While arguing that Justice is not a one-way traffic, Mr Baiyeshea said that the case of Kalu was not examined on merit by the Supreme Court.
“And in view of the terrible congestion of cases at the Supreme Court, it is a puzzle that Orji Kalu was able to traverse the very congested Court of Appeal Lagos Division to the Supreme Court in just about 4months or so from his conviction. And having his case concluded with the speed of lightning!
“I think Justice in this case is lopsided and/or one-sided. This is because Nigerian people and society also deserve to have criminal cases (particularly bordering on corruption and economic sabotage by few privileged, high profile and politically exposed persons) be determined on merit also within very short time.
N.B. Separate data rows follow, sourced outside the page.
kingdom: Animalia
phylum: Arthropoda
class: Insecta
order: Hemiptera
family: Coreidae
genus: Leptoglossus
“This type of judgment encourages the criminally minded political office holders, and other criminal elements to commit crimes with relish. They take advantage of our porous, permissive and technical legal system, and the nation continues to bleed to death”, he said.
He argued that the fresh trial was dead on arrival as the prosecutors, witnesses and even the trial courts have now been frustrated, tired, weary and worn out.
He said although the judgment of the Supreme Court was right (on technical ground), it is tantamount to technical Justice. “It would even have been better (Justice), if the Appeal had been heard on merit through the Court of Appeal to the Supreme Court and the convict eventually set free.
“All stakeholders would have heaved a sigh of relief, believing that the case was not frustrated.
Meanwhile, corruption will continue to have a field day and a free reign. It’s a setback for Nigeria”, he said.
On his part, Mr Dayo Akinlaja SAN argued that, “Once a Court lacks the requisite jurisdiction to determine a cause or action, the proceedings thereof would invariably amount to a nullity no matter how well otherwise conducted.
“It is plain as day and simply incontestable that the judgment of the Supreme Court cannot be faulted. His lordship that gave the judgment of the trial Court was not of the Federal High Court as at the time of the delivery of the judgment in question. That being the case, the judgment was blighted by want of capacity on the part of the judex and, by extension, robbed the Court of jurisdiction.
“It is equally a settled legal position that any statutory provision that is inconsistent with the provisions of the Constitution is null and void to the extent of the inconsistency. On the standpoint of that situation, the provision of the Administration of Criminal Justice Act relied on to issue a fiat to his lordship to deliver the judgment after having been sworn in as a Justice of the Court of Appeal is not compatible with the provision of the Constitution that prescribes in unequivocal terms that the Federal High Court must be presided over by a Judge of that Court.
“The net sum of it all is that the Supreme Court is impeccably right with its decision and the order for the trial to start de novo is equally irreproachable on account of the fact that, in the eye of the law, it is like the Defendants have never been tried on the charges brought against them”, he said.
Also speaking, an Abuja based lawyer, Mr Steve Ekeh argued that the Judge who conducted the trial and conviction of Senator Kalu having been elevated to the Court of Appeal, had no jurisdiction to conclude the trial and pass judgment.
“The scenario would have been different if the judge had concluded trial and had written his judgment but was unable to deliver same before his elevation. If this was the position, he could obtain a fiat from the Court of Appeal to deliver the judgment. In the case of Orji Uzo Kalu, the fiat was given to conclude the trial and deliver judgment.
“The judge had no jurisdiction to conclude the trial as he was no longer a judge of the Federal High Court. So there was a technical error, which ocassioned lack of jurisdiction and where a court conducts trial without jurisdiction, its judgment would be null and void and liable to be set aside irrespective of how well the trial is conducted and how sound the judgment”, he said.
Mr Ekeh further stated that the order of retrial was in order as the Supreme did not exonerate or discharge and acquit Kalu for the alleged crimes.
“He will have his day again in court”, he added.